Saved data entries
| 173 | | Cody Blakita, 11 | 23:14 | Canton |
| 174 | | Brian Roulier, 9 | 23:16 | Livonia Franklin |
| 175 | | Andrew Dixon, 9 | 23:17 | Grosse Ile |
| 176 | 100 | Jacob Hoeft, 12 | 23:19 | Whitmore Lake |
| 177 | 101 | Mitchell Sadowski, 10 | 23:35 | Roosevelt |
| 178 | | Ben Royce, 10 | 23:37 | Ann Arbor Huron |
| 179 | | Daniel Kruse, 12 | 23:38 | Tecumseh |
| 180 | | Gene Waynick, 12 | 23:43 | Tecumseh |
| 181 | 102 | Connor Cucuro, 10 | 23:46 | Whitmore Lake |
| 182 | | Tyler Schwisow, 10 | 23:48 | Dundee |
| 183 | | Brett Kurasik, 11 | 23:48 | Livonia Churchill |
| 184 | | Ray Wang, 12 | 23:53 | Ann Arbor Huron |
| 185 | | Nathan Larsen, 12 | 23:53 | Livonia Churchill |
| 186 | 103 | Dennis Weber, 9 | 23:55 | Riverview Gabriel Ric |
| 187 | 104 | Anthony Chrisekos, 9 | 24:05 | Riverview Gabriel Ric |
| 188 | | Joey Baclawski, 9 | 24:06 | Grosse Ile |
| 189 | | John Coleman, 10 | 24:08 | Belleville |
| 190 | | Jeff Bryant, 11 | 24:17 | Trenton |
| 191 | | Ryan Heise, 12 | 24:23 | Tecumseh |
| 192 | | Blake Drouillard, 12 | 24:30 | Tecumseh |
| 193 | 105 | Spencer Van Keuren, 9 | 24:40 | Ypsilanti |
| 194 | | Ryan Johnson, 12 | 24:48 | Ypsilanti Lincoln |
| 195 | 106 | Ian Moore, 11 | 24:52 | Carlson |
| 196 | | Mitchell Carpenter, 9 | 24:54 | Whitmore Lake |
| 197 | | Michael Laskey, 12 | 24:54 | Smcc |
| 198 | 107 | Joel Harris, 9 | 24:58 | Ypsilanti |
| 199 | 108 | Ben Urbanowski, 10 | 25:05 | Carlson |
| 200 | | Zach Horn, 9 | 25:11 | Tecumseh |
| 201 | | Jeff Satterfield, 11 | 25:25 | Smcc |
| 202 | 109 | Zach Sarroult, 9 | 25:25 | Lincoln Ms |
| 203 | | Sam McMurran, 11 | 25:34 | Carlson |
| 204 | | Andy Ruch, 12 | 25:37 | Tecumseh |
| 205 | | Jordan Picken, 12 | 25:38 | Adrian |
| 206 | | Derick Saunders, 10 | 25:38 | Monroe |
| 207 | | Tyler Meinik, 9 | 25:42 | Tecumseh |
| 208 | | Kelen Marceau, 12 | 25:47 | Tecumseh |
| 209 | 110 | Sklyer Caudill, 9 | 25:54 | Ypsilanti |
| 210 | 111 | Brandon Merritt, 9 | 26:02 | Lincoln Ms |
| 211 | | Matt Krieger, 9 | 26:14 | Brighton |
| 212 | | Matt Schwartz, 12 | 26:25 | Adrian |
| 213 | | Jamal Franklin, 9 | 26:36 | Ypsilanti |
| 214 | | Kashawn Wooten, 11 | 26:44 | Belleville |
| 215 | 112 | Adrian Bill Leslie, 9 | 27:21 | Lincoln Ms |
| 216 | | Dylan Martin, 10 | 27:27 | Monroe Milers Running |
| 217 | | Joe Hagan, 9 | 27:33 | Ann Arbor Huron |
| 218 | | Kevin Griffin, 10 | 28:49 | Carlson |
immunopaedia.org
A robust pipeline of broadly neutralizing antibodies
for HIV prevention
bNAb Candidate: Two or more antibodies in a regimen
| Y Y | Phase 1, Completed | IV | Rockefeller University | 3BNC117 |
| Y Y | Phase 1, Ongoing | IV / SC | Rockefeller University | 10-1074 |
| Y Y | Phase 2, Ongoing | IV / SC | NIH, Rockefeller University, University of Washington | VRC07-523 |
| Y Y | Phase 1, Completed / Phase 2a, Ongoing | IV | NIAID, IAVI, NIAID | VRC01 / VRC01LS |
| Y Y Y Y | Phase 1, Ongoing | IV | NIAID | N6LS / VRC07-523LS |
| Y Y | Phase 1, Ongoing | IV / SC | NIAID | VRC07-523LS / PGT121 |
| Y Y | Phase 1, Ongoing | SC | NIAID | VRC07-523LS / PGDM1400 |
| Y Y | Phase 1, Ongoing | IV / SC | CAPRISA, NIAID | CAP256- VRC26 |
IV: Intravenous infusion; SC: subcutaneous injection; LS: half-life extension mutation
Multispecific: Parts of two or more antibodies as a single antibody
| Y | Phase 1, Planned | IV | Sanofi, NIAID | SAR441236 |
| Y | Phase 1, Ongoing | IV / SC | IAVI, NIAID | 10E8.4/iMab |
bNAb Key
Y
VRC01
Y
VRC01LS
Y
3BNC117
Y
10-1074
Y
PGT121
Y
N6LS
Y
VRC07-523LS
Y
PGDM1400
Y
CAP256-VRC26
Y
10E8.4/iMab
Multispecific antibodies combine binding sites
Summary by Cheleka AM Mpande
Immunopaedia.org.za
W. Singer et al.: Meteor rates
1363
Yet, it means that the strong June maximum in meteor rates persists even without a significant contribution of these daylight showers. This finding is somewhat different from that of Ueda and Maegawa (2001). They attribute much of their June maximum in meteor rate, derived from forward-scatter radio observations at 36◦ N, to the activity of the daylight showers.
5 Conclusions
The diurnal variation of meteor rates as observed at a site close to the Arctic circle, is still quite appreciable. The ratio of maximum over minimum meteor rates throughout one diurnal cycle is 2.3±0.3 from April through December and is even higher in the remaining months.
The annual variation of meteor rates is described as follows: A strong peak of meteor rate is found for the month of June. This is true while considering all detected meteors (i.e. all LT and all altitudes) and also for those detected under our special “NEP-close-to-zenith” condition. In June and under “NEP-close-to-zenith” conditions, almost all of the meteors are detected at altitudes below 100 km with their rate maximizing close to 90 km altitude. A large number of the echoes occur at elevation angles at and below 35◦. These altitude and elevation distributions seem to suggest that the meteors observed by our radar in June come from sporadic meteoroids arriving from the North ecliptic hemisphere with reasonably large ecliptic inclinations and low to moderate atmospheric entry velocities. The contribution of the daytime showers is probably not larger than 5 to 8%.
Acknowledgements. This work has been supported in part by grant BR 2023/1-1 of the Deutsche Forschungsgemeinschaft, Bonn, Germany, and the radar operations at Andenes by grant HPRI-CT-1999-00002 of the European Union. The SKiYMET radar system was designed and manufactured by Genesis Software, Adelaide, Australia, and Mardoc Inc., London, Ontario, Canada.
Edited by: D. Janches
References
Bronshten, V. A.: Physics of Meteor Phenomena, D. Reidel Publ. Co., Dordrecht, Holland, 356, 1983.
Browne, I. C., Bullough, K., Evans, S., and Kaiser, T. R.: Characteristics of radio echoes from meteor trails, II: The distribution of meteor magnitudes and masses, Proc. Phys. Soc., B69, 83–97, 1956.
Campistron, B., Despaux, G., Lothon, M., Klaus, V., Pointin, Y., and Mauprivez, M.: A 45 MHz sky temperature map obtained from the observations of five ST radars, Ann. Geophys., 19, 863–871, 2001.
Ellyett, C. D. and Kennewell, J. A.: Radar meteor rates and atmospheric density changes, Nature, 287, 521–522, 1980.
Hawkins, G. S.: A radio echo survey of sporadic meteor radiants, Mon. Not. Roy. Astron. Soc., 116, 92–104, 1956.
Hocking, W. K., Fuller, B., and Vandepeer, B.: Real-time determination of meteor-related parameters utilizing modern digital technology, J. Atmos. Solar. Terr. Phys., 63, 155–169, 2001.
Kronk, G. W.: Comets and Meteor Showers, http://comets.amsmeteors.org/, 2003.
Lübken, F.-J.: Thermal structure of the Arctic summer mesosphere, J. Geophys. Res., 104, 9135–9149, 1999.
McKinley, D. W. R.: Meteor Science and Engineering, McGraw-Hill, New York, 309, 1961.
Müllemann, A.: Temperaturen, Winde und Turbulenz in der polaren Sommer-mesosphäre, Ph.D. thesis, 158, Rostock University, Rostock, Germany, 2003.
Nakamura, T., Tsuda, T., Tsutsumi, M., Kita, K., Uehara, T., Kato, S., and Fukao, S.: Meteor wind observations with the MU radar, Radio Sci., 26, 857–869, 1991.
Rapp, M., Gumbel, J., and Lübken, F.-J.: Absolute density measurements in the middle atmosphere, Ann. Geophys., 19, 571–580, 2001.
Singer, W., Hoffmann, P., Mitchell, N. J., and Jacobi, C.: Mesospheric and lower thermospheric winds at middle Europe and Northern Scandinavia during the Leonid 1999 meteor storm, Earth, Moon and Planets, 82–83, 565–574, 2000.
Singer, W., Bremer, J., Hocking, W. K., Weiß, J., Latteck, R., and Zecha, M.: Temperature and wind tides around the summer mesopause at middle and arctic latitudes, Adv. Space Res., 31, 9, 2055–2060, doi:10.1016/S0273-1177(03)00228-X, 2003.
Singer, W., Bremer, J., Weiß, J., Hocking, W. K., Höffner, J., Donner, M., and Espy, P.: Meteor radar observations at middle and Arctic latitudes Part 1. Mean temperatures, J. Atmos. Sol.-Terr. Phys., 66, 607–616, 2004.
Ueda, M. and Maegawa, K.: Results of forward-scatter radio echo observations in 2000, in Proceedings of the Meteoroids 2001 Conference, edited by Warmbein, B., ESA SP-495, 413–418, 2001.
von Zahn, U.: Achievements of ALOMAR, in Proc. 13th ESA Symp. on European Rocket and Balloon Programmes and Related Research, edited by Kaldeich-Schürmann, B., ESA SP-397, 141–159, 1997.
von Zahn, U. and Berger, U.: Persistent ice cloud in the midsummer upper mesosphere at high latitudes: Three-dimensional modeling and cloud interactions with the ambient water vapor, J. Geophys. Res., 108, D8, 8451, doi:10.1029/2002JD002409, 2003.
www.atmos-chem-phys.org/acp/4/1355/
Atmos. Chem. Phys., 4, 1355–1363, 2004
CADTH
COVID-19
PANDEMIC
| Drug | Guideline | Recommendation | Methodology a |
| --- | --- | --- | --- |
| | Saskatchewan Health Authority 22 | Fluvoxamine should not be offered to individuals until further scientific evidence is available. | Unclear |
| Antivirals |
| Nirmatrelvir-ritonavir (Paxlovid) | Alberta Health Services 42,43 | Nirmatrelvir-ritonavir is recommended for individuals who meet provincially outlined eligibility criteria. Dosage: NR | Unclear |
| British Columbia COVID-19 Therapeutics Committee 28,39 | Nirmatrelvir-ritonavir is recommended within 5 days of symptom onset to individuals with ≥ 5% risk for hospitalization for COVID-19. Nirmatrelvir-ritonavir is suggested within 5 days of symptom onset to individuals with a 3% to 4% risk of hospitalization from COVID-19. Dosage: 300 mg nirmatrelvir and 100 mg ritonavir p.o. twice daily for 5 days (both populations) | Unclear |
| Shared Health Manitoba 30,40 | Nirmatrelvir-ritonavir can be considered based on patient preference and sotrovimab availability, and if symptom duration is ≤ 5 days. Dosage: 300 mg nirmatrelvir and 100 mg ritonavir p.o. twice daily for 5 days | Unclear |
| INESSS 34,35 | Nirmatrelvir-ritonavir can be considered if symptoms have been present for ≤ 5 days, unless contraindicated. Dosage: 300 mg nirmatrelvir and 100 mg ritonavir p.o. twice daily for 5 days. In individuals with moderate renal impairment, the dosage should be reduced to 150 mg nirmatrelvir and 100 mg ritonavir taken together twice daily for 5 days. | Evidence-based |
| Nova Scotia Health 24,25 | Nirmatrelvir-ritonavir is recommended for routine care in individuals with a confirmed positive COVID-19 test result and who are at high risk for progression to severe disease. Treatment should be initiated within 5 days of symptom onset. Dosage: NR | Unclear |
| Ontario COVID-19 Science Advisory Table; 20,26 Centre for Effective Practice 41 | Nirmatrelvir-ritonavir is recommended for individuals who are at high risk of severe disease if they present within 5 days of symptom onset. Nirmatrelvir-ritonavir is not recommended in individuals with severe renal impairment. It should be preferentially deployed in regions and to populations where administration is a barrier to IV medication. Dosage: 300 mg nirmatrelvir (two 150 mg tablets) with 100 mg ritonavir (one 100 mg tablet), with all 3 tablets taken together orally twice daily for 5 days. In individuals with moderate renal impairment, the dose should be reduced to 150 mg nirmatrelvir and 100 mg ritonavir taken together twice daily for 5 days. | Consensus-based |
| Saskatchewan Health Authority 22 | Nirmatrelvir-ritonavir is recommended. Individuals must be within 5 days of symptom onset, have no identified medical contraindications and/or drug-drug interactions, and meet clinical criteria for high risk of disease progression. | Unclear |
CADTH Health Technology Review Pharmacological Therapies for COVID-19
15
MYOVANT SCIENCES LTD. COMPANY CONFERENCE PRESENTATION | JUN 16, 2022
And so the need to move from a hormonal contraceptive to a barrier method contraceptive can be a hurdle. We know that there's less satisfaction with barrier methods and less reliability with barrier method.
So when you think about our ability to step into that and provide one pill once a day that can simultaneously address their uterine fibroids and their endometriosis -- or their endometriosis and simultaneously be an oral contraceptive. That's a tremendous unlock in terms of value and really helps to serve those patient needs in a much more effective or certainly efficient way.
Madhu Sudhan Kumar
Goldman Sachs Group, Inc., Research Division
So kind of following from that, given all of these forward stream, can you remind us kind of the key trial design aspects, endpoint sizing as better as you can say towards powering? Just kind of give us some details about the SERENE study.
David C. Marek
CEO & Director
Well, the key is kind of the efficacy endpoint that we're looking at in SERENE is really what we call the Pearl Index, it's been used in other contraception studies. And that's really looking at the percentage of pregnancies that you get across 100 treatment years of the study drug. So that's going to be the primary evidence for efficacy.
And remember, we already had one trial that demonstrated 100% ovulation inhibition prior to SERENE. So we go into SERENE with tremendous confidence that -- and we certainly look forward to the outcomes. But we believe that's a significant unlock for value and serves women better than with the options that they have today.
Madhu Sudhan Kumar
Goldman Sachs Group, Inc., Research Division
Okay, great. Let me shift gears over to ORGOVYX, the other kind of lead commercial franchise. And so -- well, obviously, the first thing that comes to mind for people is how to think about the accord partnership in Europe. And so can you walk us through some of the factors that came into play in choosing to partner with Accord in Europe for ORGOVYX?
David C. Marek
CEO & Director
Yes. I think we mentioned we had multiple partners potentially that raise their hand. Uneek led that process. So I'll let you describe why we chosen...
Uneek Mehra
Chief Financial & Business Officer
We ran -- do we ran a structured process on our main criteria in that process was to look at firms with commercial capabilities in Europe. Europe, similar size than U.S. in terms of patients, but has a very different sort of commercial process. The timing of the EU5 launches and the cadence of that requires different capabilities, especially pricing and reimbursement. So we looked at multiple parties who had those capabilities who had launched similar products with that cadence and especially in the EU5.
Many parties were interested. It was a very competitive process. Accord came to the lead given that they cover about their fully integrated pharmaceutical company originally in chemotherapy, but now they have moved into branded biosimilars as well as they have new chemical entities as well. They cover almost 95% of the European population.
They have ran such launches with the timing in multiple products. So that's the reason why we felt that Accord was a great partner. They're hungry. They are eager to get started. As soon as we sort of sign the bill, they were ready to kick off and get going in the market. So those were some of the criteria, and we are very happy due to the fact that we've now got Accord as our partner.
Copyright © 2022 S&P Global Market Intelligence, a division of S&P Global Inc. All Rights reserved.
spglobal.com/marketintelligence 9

WHAT THE TASK REQUIRES: Every line in the records above that contains the word "Ueda" should be copied out.

TASK RESPONSE:
Yet, it means that the strong June maximum in meteor rates persists even without a significant contribution of these daylight showers. This finding is somewhat different from that of Ueda and Maegawa (2001). They attribute much of their June maximum in meteor rate, derived from forward-scatter radio observations at 36◦ N, to the activity of the daylight showers.
Ueda, M. and Maegawa, K.: Results of forward-scatter radio echo observations in 2000, in Proceedings of the Meteoroids 2001 Conference, edited by Warmbein, B., ESA SP-495, 413–418, 2001.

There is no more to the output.